By the time my sister ended up in the hospital her breathing was labored, her oxygen levels were dangerously low, and the infection in her lungs had spread to her liver and gallbladder. While the nurses, doctors, and other hospital staff made an effort to monitor and ease her discomfort during the day, each night of her stay she was woken up every few hours to have her vital signs measured and to have blood drawn. These unceasing wake-ups would be annoying for anyone but for someone extremely sick, as most hospital patients presumably are, they were agonizing. My sister assumed they were necessary to optimize her doctor's knowledge about her condition and needed to be endured in order to hasten her eventual release from the hospital. I would have assumed the same if not for reading that Dr. Michael Bennick, the medical director for patient experience at Yale-New Haven Hospital, instructed his unit, “No more routinely awakening patients for vital signs. And plan the timing of medications; outside intensive care units, three-quarters of drugs can be given before patients go to sleep and again in the morning.” Bennick explains that in his unit the overnight blood tests were ordered by doctors expecting results in time for morning rounds, requiring pre-dawn draws from patients. He said to residents, “If you are waking patients at 4 in the morning for a blood test, there obviously is a clinical need. So I want to be woken, too, so I can find out what it is.” Patients in Dr. Bennick's unit were no longer woken up several times a night and they saw their ratings rise on Medicare surveys. It was a costless and simple intervention that increased patients' comfort and didn't adversely affect their health outcomes.

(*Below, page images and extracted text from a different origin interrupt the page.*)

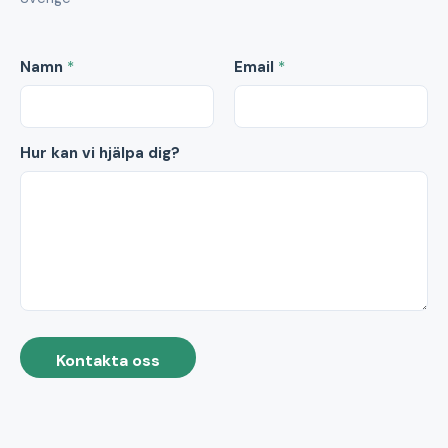
Namn
*
Email
*
Hur kan vi hjälpa dig?
Kontakta oss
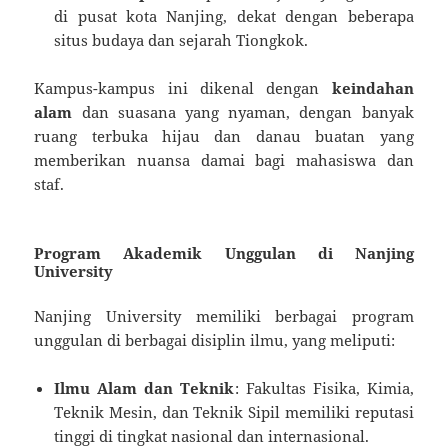
di pusat kota Nanjing, dekat dengan beberapa
situs budaya dan sejarah Tiongkok.
Kampus-kampus ini dikenal dengan
keindahan
alam
dan suasana yang nyaman, dengan banyak
ruang terbuka hijau dan danau buatan yang
memberikan nuansa damai bagi mahasiswa dan
staf.
Program Akademik Unggulan di Nanjing
University
Nanjing University memiliki berbagai program
unggulan di berbagai disiplin ilmu, yang meliputi:
Ilmu Alam dan Teknik
: Fakultas Fisika, Kimia,
Teknik Mesin, dan Teknik Sipil memiliki reputasi
tinggi di tingkat nasional dan internasional.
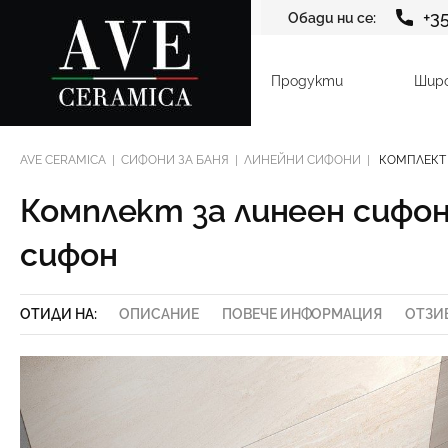
+3
Обади ни се:
Продукти
Шир
AVE CERAMICA
СИФОНИ ЗА БАНЯ
ЛИНЕЙНИ СИФОНИ
КОМПЛЕКТ 
Комплект за линеен сифон
сифон
ОТИДИ НА:
ОПИСАНИЕ
ПОВЕЧЕ ИНФОРМАЦИЯ
ОТЗИ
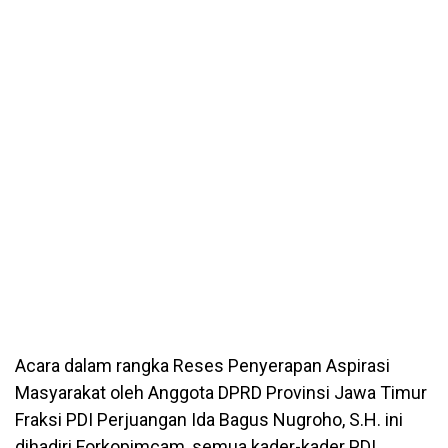
Acara dalam rangka Reses Penyerapan Aspirasi
Masyarakat oleh Anggota DPRD Provinsi Jawa Timur
Fraksi PDI Perjuangan Ida Bagus Nugroho, S.H. ini
dihadiri Forkopimcam, semua kader-kader PDI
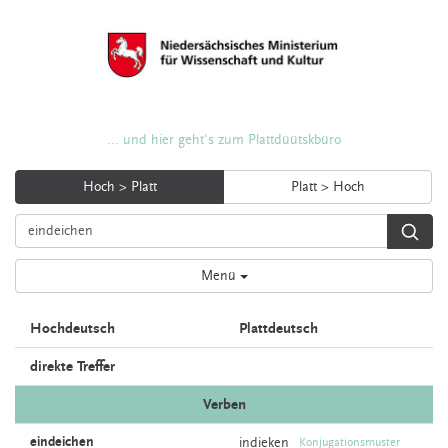
... und hier geht's zum Plattdüütskbüro
Hoch > Platt
Platt > Hoch
Menü
Hochdeutsch
Plattdeutsch
direkte Treffer
Verben
eindeichen
indieken
Konjugationsmuster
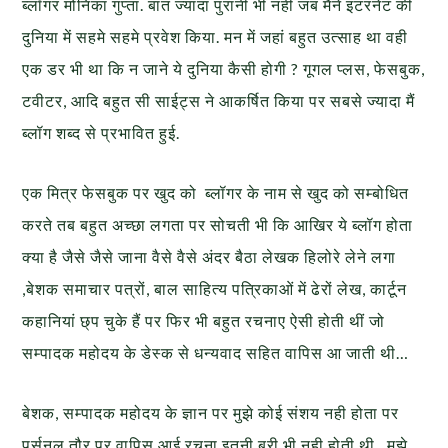
ब्लॉगर मोनिका गुप्ता. बात ज्यादा पुरानी भी नही जब मैंने इंटरनेट की
दुनिया में सहमे सहमे प्रवेश किया. मन में जहां बहुत उत्साह था वही
एक डर भी था कि न जाने ये दुनिया कैसी होगी ? गूगल प्लस, फेसबुक,
टवीटर, आदि बहुत सी साईट्स ने आकर्षित किया पर सबसे ज्यादा मैं
ब्लॉग शब्द से प्रभावित हुई.
एक मित्र फेसबुक पर खुद को ब्लॉगर के नाम से खुद को सम्बोधित
करते तब बहुत अच्छा लगता पर सोचती भी कि आखिर ये ब्लॉग होता
क्या है जैसे जैसे जाना वैसे वैसे अंदर बैठा लेखक हिलोरे लेने लगा
,बेशक समाचार पत्रों, बाल साहित्य पत्रिकाओं में ढेरों लेख, कार्टून
कहानियां छ्प चुके हैं पर फिर भी बहुत रचनाए ऐसी होती थीं जो
सम्पादक महोदय के डेस्क से धन्यवाद सहित वापिस आ जाती थी…
बेशक, सम्पादक महोदय के ज्ञान पर मुझे कोई संशय नही होता पर
पर्सनल तौर पर वापिस आई रचना इतनी बुरी भी नही होती थी.. मुझे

The other issue I observed was the lack of coordination between different doctors to whom my sister was referred and the resulting confusion. Tests were ordered by one specialist and then re-ordered by another. It was clear that the pulmonologist had not read the notes of the gastroenterologist and that neither of them had spoken with the original internist who admitted my sister or the staff at the on-campus clinic that she had originally visited when she became sick. In a New Yorker article from 2012, Gawande relays the story of a seventy-eight year old woman with early Alzheimer's who faced a similarly bewildering lineup of specialists, tests, and conflicting instructions after being hospitalized for a fall. Her son told Gawande, “It was as if the clinicians were the customers, and the patients' job was to serve them. 'We didn't get to go until 6pm [after being discharged at 10AM], with a tired, disabled lady and a long drive home.'” When my sister was discharged she and I both listened carefully to the instructions for follow-up care. Yet, later that afternoon when my mother asked us for details we argued over whether she was supposed to get a chest X-ray the following Thursday or in a few weeks and whether it was supposed to be reviewed by the pulmonologist or the internist. Even with two sets of attentive ears and a relatively straightforward case, my sister left the hospital with unanswered questions and confusing directives.

Medicine is an immensely complicated and constantly evolving field but there are some straightforward reforms that could significantly improve the patient experience. In many hospitals these are not considered because approaching healthcare from the perspective of the patient has historically been a foreign concept. The physician-patient relationship has some obvious differences from the typical service provider-customer relationship— the customer in this case is not “always right”. That oft-repeated advice is meant to maximize profit and while the patient is paying a physician for her services, presumably compensation is not a doctor's main goal in most healthcare transactions. However, I have to wonder if a patient were viewed more as a sentient consumer than a body to be cured, would the quality of healthcare improve? It feels repugnant to allow market forces to dictate healthcare but will it lead to better outcomes in the long run? As Gawande writes, “Nurses and doctors will have to get used to delivering care in which our own convenience counts for less and the patients' experience counts for more….All this will be an enormous upheaval, but it's long overdue”.